◆ **Passage provided**
Design and distribution obligations set out how financial products must be designed, marketed and sold so they reach the right consumers. If you issue or distribute retail financial products, you need to understand DDO, how to prepare a Target Market Determination (TMD), when to notify regulators of significant dealings, and practical steps to evidence compliance.
What are Design and Distribution Obligations (DDO)?
Design and distribution obligations require issuers and distributors of retail financial products to take steps to ensure products are targeted at appropriate consumers and that distribution is controlled, monitored and reported. The objectives are product governance and consumer protection: to reduce mismatches between product features and consumer needs, and to provide regulators with timely information about distribution failures.
DDO applies to many retail financial products, and its core components are:
- A Target Market Determination (TMD) prepared by the issuer
- Distribution conditions and reasonable-step obligations for distributors
- Significant dealing notifications to the regulator where distribution materially deviates from the TMD
The regulator's guidance is set out in Regulatory Guide RG 274 and related ASIC materials.
Who must comply? (Issuers vs Distributors)

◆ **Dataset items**
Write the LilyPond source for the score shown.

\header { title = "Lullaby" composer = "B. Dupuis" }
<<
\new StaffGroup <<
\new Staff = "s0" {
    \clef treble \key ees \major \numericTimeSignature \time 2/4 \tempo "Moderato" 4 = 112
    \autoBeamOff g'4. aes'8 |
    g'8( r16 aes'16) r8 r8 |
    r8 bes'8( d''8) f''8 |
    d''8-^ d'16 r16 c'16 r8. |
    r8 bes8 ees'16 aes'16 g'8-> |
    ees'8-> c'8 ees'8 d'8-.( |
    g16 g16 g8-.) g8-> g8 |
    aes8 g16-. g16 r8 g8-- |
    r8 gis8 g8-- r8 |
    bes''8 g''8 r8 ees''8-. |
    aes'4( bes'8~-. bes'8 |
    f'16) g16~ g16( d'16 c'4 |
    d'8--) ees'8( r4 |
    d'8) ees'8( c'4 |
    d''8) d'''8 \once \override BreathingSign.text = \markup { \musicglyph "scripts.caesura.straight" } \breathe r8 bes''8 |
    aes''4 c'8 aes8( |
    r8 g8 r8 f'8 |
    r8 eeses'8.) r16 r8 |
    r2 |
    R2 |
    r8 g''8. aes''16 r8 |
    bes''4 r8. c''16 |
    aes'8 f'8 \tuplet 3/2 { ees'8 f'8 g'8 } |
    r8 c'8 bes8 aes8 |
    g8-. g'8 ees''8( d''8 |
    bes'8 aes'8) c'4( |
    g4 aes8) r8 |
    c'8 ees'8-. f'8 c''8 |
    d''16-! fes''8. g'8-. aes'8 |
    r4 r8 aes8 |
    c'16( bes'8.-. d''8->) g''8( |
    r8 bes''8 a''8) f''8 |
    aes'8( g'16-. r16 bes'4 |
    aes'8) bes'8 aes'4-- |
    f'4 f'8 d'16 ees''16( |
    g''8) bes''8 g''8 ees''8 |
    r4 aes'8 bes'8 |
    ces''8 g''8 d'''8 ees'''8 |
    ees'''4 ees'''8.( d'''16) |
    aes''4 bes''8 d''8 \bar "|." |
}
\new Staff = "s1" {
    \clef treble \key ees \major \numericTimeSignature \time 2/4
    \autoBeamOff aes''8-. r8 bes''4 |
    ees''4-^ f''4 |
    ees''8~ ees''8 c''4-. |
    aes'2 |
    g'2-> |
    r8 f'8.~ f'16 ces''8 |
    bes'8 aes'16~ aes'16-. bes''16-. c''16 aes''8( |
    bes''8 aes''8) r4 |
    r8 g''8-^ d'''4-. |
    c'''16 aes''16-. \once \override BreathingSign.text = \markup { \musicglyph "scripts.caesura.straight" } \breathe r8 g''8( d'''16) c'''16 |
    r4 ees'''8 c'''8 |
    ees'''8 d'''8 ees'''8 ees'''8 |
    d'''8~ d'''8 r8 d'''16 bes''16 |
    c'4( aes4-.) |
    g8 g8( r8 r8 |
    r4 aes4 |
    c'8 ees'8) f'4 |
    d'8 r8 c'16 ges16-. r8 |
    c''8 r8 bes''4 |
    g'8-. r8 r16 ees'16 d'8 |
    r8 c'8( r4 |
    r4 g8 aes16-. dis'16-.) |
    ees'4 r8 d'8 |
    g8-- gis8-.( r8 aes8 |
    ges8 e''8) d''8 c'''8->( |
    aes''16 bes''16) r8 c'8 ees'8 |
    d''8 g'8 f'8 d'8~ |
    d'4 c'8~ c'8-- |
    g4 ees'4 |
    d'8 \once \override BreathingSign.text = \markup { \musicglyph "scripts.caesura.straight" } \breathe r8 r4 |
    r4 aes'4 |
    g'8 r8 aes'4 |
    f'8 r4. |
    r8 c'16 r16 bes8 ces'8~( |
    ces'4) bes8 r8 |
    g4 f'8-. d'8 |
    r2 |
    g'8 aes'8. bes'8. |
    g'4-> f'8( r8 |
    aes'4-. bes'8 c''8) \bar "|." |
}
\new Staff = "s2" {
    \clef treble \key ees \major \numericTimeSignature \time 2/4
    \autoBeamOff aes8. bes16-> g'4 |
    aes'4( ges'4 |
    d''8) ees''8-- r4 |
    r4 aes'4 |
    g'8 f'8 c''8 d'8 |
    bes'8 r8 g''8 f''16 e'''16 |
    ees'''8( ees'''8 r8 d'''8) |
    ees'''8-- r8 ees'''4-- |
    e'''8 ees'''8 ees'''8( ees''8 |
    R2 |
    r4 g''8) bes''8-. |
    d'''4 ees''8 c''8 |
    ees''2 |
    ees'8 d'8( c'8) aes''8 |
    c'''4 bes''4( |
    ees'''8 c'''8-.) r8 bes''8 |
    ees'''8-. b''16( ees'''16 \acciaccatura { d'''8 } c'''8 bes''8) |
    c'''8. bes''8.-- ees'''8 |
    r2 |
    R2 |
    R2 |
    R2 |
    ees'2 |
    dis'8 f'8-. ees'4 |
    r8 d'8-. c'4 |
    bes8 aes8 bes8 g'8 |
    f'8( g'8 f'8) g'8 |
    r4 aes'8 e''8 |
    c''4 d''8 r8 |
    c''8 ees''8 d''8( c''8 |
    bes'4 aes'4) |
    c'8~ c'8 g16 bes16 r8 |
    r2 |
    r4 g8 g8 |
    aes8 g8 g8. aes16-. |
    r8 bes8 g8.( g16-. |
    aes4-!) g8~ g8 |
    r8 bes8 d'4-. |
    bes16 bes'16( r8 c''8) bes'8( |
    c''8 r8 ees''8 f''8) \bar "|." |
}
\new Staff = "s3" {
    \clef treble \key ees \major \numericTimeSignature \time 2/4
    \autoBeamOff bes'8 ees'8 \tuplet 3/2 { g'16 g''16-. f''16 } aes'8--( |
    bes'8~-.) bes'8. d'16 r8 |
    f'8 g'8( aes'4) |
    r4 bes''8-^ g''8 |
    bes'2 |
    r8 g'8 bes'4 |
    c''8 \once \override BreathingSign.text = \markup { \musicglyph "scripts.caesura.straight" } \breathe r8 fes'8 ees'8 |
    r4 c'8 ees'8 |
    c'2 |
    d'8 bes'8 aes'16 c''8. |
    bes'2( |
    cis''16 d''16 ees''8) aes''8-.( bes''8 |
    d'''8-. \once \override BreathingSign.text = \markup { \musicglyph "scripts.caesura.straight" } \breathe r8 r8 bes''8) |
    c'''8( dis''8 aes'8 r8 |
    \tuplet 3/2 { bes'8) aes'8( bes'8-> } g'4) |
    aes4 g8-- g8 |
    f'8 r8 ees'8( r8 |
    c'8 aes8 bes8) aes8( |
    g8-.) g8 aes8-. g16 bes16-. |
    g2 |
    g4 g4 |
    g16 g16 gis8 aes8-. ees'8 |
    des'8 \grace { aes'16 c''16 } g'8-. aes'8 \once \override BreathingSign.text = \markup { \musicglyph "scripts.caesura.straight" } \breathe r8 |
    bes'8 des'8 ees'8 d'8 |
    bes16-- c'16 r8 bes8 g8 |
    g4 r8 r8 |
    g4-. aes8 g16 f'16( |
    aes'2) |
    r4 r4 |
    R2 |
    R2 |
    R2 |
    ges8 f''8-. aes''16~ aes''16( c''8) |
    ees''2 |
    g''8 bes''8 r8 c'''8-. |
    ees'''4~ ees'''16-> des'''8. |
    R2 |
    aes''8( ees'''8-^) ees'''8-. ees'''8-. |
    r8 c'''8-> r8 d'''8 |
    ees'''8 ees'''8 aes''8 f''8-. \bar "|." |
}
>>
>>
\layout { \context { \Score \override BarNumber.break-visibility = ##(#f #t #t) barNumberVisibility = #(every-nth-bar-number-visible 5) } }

◆ **The exercise**
Reproduce the entire text on design and distribution obligations word for word. These records have no connection to the text on design and distribution obligations.

◆ **Exercise answer**
Design and distribution obligations set out how financial products must be designed, marketed and sold so they reach the right consumers. If you issue or distribute retail financial products, you need to understand DDO, how to prepare a Target Market Determination (TMD), when to notify regulators of significant dealings, and practical steps to evidence compliance.
What are Design and Distribution Obligations (DDO)?
Design and distribution obligations require issuers and distributors of retail financial products to take steps to ensure products are targeted at appropriate consumers and that distribution is controlled, monitored and reported. The objectives are product governance and consumer protection: to reduce mismatches between product features and consumer needs, and to provide regulators with timely information about distribution failures.
DDO applies to many retail financial products, and its core components are:
- A Target Market Determination (TMD) prepared by the issuer
- Distribution conditions and reasonable-step obligations for distributors
- Significant dealing notifications to the regulator where distribution materially deviates from the TMD
The regulator's guidance is set out in Regulatory Guide RG 274 and related ASIC materials.
Who must comply? (Issuers vs Distributors)